Wednesday, January 11, 2006

the lost art of b.s.

i live in ongoing awe of some of my more senior colleagues. these are people who can, in any situation, retain and recall all of the salient details and also command a sophisticated and insightful understanding of the big picture.

i will never be one of those people.

on some level my expectation must have been that without any particular effort i could passively become smart and good at stuff. having realized that such a transformation would actually take a tremendous amount of motivation and effort, and that - let's face it- i probably wouldn't succeed anyway, i've started looking for loopholes.

basically what i've found is that there's no upper limit to how much one can bluff. it all started with a couple a stalling devices that i picked up from some friends at work- things you can say when you're up against a wall that either so vague or so universally true that they're almost never the wrong answer. while i want to say that over the last few weeks my blogmate and i have been involved in a collaborative effort to expand the list to cover one's behind in a variety of situations, the truth is probably that while i've been busy confabulating bullshit answers, my blogmate has actuallly been getting smarter and more sophisticated in her understanding of things.

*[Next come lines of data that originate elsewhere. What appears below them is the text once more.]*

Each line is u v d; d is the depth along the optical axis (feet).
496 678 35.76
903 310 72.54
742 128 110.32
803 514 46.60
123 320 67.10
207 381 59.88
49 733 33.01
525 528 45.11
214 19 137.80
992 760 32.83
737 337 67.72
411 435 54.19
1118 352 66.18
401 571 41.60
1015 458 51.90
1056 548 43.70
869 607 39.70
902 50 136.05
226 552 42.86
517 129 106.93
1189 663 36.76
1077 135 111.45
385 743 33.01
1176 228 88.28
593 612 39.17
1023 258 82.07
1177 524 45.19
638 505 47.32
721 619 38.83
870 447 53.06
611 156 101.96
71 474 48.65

whether or not i'm acting alone, i'm escalating my ploys to make it look like i know what's going on. i've come up with two basic approaches:

#1) embellishment- if you have a reasonably good idea of what the key issues are, but have been unwilling or unable to back yourself up with hard data you can usually get around ever providing it. the truth is that most people don't want to listen to you drone on about the details anyway- all you really have to do is use big words to get across that you understand the concept and make it seem like you're doing people a favor by leaving out the minutiae.

#1a) dumbing it down- the opposite tactic, only for the most skilled participants, is to use inappropriately small, childish words to describe highly complex or worrisome phenomena- it makes it sound like you've arrived on a higher plane of understanding.

#2) plausibility- if you actually have no idea what's going on but you have enough free time to harvest some (but not necessarily all) of the details, you can usually arrange them to come out of your mouth in such a way that they make sense to everyone else. take it step higher by either drawing a conclusion that sounds pretty reasonable (and vague), or by finding a way to make your data back up a known reality.

every day i get one step closer to greatness.

1 comment:

jo-na said...

i haven't tried these, but can we borrow more tactics from our politician friends?

#3- pretending to draw profound analogies via quaint farmer-esque references?

#4- deflecting any attention from the issue at hand by getting on a pedestal intoning about the working class, or how the children are our future?

#5- just plain making up the data, or pretending we have data but actually have nothing? or insist that the data show some trend that favors our stance, without actually mentioning what those data are that are or are not trending?

i think we have LOTS more bs to explore.